Monday, 13 August 2012

Why Stop at Adequate?

By Daniel Turbin


To compete in an increasingly cut-throat business environment, we've been, for years now, targeted relentlessly on quality. Quality in all sides of everything we do. Accomplishment in client service. Excellence in product quality. Excellency in responsiveness. Everything.

Quality has become the chant of the modern world of business, and is more crucial than ever for smaller firms, who find it impossible to contend with bigger firms based on cost. That is fine, because quality is in general the purview of the smaller firm, which can deliver individualized service in ways that big companies regularly can't even imagine.

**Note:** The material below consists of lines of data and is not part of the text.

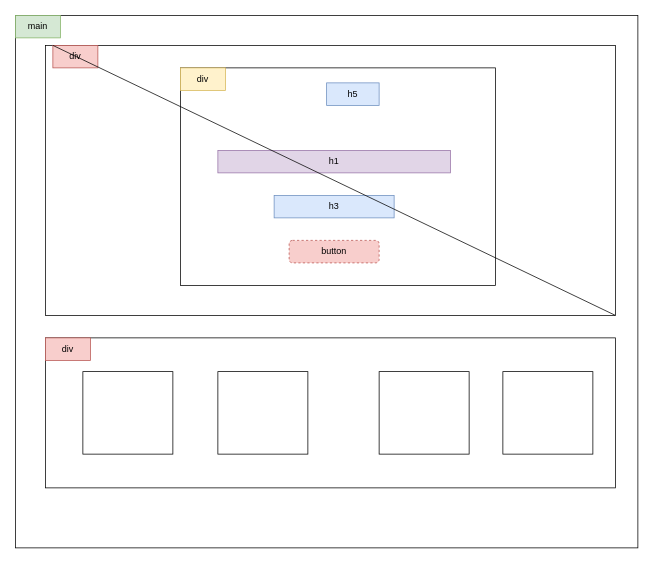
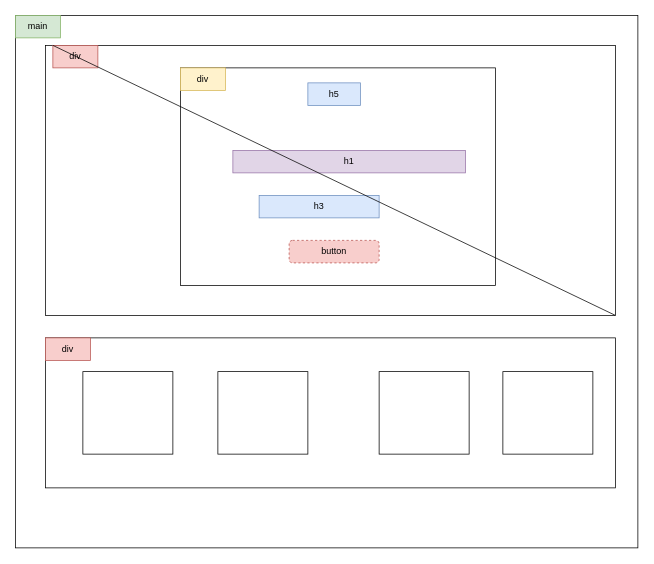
  <mxCell id="0" />
  <mxCell id="1" parent="0" />
  <mxCell id="2" value="" style="rounded=0;whiteSpace=wrap;html=1;fillColor=none;" vertex="1" parent="1"><mxGeometry x="60" y="60" width="760" height="360" as="geometry" /></mxCell>
  <mxCell id="3" value="div" style="text;html=1;strokeColor=#b85450;fillColor=#f8cecc;align=center;verticalAlign=middle;whiteSpace=wrap;rounded=0;" vertex="1" parent="1"><mxGeometry x="70" y="60" width="60" height="30" as="geometry" /></mxCell>
- <mxCell id="4" value="h5" style="text;html=1;strokeColor=#6c8ebf;fillColor=#dae8fc;align=center;verticalAlign=middle;whiteSpace=wrap;rounded=0;" vertex="1" parent="1"><mxGeometry x="435" y="110" width="70" height="30" as="geometry" /></mxCell>
- <mxCell id="5" value="h1" style="text;html=1;strokeColor=#9673a6;fillColor=#e1d5e7;align=center;verticalAlign=middle;whiteSpace=wrap;rounded=0;" vertex="1" parent="1"><mxGeometry x="290" y="200" width="310" height="30" as="geometry" /></mxCell>
- <mxCell id="6" value="h3" style="text;html=1;strokeColor=#6c8ebf;fillColor=#dae8fc;align=center;verticalAlign=middle;whiteSpace=wrap;rounded=0;" vertex="1" parent="1"><mxGeometry x="365" y="260" width="160" height="30" as="geometry" /></mxCell>
+ <mxCell id="4" value="h5" style="text;html=1;strokeColor=#6c8ebf;fillColor=#dae8fc;align=center;verticalAlign=middle;whiteSpace=wrap;rounded=0;" vertex="1" parent="1"><mxGeometry x="410" y="110" width="70" height="30" as="geometry" /></mxCell>
+ <mxCell id="5" value="h1" style="text;html=1;strokeColor=#9673a6;fillColor=#e1d5e7;align=center;verticalAlign=middle;whiteSpace=wrap;rounded=0;" vertex="1" parent="1"><mxGeometry x="310" y="200" width="310" height="30" as="geometry" /></mxCell>
+ <mxCell id="6" value="h3" style="text;html=1;strokeColor=#6c8ebf;fillColor=#dae8fc;align=center;verticalAlign=middle;whiteSpace=wrap;rounded=0;" vertex="1" parent="1"><mxGeometry x="345" y="260" width="160" height="30" as="geometry" /></mxCell>
  <mxCell id="7" value="" style="rounded=0;whiteSpace=wrap;html=1;fillColor=none;" vertex="1" parent="1"><mxGeometry x="240" y="90" width="420" height="290" as="geometry" /></mxCell>
  <mxCell id="8" value="div" style="text;html=1;strokeColor=#d6b656;fillColor=#fff2cc;align=center;verticalAlign=middle;whiteSpace=wrap;rounded=0;" vertex="1" parent="1"><mxGeometry x="240" y="90" width="60" height="30" as="geometry" /></mxCell>
  <mxCell id="9" value="button" style="rounded=1;whiteSpace=wrap;html=1;fillColor=#f8cecc;strokeColor=#b85450;dashed=1;" vertex="1" parent="1"><mxGeometry x="385" y="320" width="120" height="30" as="geometry" /></mxCell>
  <mxCell id="10" value="" style="endArrow=none;html=1;rounded=0;" edge="1" parent="1" target="2"><mxGeometry width="50" height="50" relative="1" as="geometry"><mxPoint x="70" y="420" as="sourcePoint" /><mxPoint x="120" y="370" as="targetPoint" /></mxGeometry></mxCell>
  <mxCell id="11" value="" style="endArrow=none;html=1;rounded=0;exitX=1;exitY=1;exitDx=0;exitDy=0;" edge="1" parent="1" source="2"><mxGeometry width="50" height="50" relative="1" as="geometry"><mxPoint y="110" as="sourcePoint" x="20" /><mxPoint x="70" y="60" as="targetPoint" /></mxGeometry></mxCell>
  <mxCell id="12" value="" style="rounded=0;whiteSpace=wrap;html=1;" vertex="1" parent="1"><mxGeometry x="60" y="450" width="760" height="200" as="geometry" /></mxCell>
  <mxCell id="13" value="" style="rounded=0;whiteSpace=wrap;html=1;" vertex="1" parent="1"><mxGeometry x="110" y="495" width="120" height="110" as="geometry" /></mxCell>
  <mxCell id="14" value="" style="rounded=0;whiteSpace=wrap;html=1;" vertex="1" parent="1"><mxGeometry x="290" y="495" width="120" height="110" as="geometry" /></mxCell>
  <mxCell id="15" value="" style="rounded=0;whiteSpace=wrap;html=1;" vertex="1" parent="1"><mxGeometry x="505" y="495" width="120" height="110" as="geometry" /></mxCell>
  <mxCell id="16" value="" style="rounded=0;whiteSpace=wrap;html=1;" vertex="1" parent="1"><mxGeometry x="670" y="495" width="120" height="110" as="geometry" /></mxCell>
  <mxCell id="17" value="div" style="text;html=1;strokeColor=#b85450;fillColor=#f8cecc;align=center;verticalAlign=middle;whiteSpace=wrap;rounded=0;" vertex="1" parent="1"><mxGeometry x="60" y="450" width="60" height="30" as="geometry" /></mxCell>
  <mxCell id="18" value="" style="rounded=0;whiteSpace=wrap;html=1;fillColor=none;" vertex="1" parent="1"><mxGeometry width="830" height="710" as="geometry" x="20" y="20" /></mxCell>
  <mxCell id="19" value="main" style="text;html=1;strokeColor=#82b366;fillColor=#d5e8d4;align=center;verticalAlign=middle;whiteSpace=wrap;rounded=0;" vertex="1" parent="1"><mxGeometry width="60" height="30" as="geometry" x="20" y="20" /></mxCell>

Unfortunately, that same emphasis we place on quality as it is related to the outward facing portions of our business, is frequently forgotten when it comes to the interior structures that our customers cannot see.

How much quality is there in whatever system you've got set up to offer you a measure of protection against hacking? When it comes to your ability to protect your information, did you do much beyond buying an off the shelf system that a buddy endorsed and installing it? Have you been staying up to speed with the applying of all the latest security patches, and even if you have , have you had your system checked to probe for faults?

Briefly how sure are you that what you have in place will really do anything to meaningfully defend your business?

If you're doubtful of the solutions to any of the above, then it's potentially time to check your Internet and / or data integrity, and it's possibly well past time to have an audit conducted.

We insist firmly on quality for everything that our customers see. Don't we owe it to ourselves to insist strongly upon that very same level of quality for the parts of our company the client does not see? The parts that protect and guard our business so we can target keeping it growing?